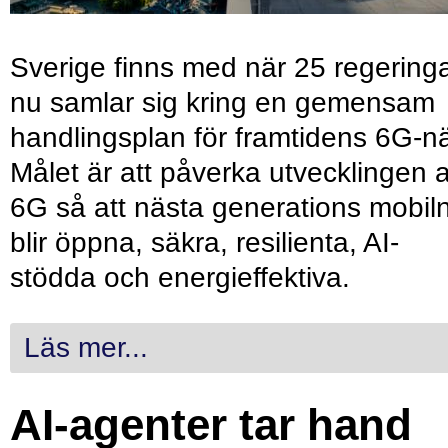
Sverige finns med när 25 regering
nu samlar sig kring en gemensam
handlingsplan för framtidens 6G-nä
Målet är att påverka utvecklingen 
6G så att nästa generations mobil
blir öppna, säkra, resilienta, AI-
stödda och energieffektiva.
Läs mer...
AI-agenter tar hand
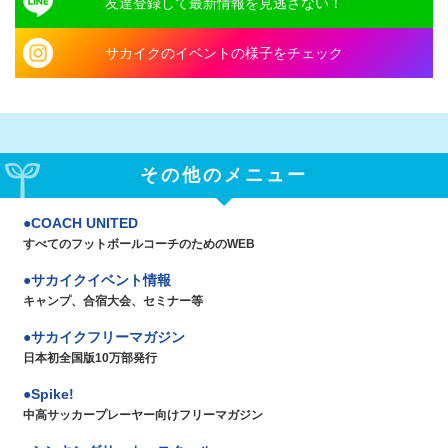
友達登録して最新情報を見逃さない！
サカイクのイベントの様子をチェック
その他のメニュー
COACH UNITED
すべてのフットボールコーチのためのWEB
サカイクイベント情報
キャンプ、合宿大会、セミナー等
サカイクフリーマガジン
日本初全国版10万部発行
Spike!
中高サッカープレーヤー向けフリーマガジン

▶ Problem: Repeat the rows above with "COACH UNITED" swapped for "Coach United" and everything else left as it is. Leave the pictures out of your answer.

▶ Exercise answer:
Sverige finns med när 25 regering
nu samlar sig kring en gemensam
handlingsplan för framtidens 6G-nä
Målet är att påverka utvecklingen 
6G så att nästa generations mobil
blir öppna, säkra, resilienta, AI-
stödda och energieffektiva.
Läs mer...
AI-agenter tar hand
友達登録して最新情報を見逃さない！
サカイクのイベントの様子をチェック
その他のメニュー
Coach United
すべてのフットボールコーチのためのWEB
サカイクイベント情報
キャンプ、合宿大会、セミナー等
サカイクフリーマガジン
日本初全国版10万部発行
Spike!
中高サッカープレーヤー向けフリーマガジン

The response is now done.